Causal Association Between Heart Failure and Sepsis: Insights from Mendelian Randomization and Observational Studies.

Abstract

Purpose: We aimed to identify the association between heart failure (HF) with sepsis and its mortality through Mendelian randomization (MR) and observational studies.

Patients and methods: In MR study, we utilized public summary statistics from genome-wide association studies (GWAS). We conducted univariable, multivariable and network MR analyses to investigate causal relationships between HF and sepsis, and mediating roles of cytokines and growth factors. We performed an observational analysis using the MIMIC-IV database. Propensity score matching (PSM) and logistic regression models were employed to explore causal relationships between HF and sepsis, besides short-, medium-, and long-term mortality associated with sepsis.

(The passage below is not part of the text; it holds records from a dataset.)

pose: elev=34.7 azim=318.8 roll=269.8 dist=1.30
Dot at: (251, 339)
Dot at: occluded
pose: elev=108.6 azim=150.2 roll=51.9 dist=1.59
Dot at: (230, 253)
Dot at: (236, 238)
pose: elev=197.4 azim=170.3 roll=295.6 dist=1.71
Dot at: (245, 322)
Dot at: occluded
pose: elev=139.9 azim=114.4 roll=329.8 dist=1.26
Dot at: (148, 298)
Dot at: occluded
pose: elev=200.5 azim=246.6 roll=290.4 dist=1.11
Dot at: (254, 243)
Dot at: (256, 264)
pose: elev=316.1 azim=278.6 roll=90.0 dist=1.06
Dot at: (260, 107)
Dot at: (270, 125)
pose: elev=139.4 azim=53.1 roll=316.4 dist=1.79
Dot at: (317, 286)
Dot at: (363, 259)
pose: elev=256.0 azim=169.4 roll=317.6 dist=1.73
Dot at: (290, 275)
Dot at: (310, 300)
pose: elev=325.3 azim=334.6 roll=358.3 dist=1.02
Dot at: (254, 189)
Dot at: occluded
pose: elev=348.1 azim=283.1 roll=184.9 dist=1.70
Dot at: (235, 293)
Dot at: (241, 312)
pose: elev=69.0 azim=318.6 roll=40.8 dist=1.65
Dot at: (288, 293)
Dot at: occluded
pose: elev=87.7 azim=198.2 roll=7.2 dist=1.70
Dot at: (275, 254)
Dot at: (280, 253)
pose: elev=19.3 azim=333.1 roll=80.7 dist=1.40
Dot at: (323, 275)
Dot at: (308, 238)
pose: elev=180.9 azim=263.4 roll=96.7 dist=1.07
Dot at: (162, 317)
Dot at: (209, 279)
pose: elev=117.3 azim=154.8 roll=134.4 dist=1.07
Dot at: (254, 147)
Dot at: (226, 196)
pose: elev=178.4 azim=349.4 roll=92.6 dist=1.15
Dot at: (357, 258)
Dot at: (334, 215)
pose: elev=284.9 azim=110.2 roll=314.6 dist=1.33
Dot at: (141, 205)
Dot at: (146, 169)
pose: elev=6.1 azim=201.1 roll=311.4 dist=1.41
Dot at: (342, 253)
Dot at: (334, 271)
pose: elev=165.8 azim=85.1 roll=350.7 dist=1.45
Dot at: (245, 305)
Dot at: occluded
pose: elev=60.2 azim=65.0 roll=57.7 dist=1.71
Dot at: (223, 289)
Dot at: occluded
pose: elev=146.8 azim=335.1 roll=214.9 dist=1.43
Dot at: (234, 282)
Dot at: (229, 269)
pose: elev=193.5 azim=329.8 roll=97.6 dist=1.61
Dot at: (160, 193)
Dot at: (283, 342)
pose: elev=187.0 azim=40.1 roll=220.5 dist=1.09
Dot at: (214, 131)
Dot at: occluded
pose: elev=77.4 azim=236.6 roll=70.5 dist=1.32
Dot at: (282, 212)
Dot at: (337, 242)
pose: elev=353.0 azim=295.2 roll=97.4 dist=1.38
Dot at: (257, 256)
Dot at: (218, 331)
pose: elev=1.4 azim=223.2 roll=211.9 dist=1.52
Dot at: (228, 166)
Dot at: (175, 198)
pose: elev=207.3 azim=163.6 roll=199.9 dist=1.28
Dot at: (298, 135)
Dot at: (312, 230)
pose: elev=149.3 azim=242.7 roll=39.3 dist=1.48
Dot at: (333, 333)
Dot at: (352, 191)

Results: In univariable MR analysis, there was a causal relationship between genetically predicted HF (OR = 1.15, 95% CI = 1.02-1.29, P = 0.025) and sepsis. In multivariable and network MR analyses, βNGF was independently associated with sepsis. And it mediated 17.6% (95% CI 2.45-30.72%) of HF effect on sepsis. In the real-world observational study, acute on chronic diastolic (congestive) heart failure (DCHF) (OR = 1.59, 95% CI = 1.31-1.93, P < 0.001), acute DCHF (OR = 2.52, 95% CI = 1.61-3.95, P = 0.010), and acute diastolic heart failure (DHF) (OR = 1.52, 95% CI = 1.06-2.19, P = 0.024) after PSM were associated with occurrence of sepsis. Chronic systolic (congestive) heart failure (SCHF) was associated with increased 28-day (OR = 1.75, 95% CI = 1.06-2.91, P = 0.030), 1-year (OR = 1.80, 95% CI = 1.08-3.00, P = 0.023), and 2-year (OR = 1.86, 95% CI = 1.12-3.10, P = 0.018) mortality in sepsis.

Conclusion: Observational and MR analyses showed a causal relationship between HF and sepsis. Chronic SCHF was related to increased short/long-term mortality in sepsis. Our study indicated βNGF a key factor in HF-induced sepsis.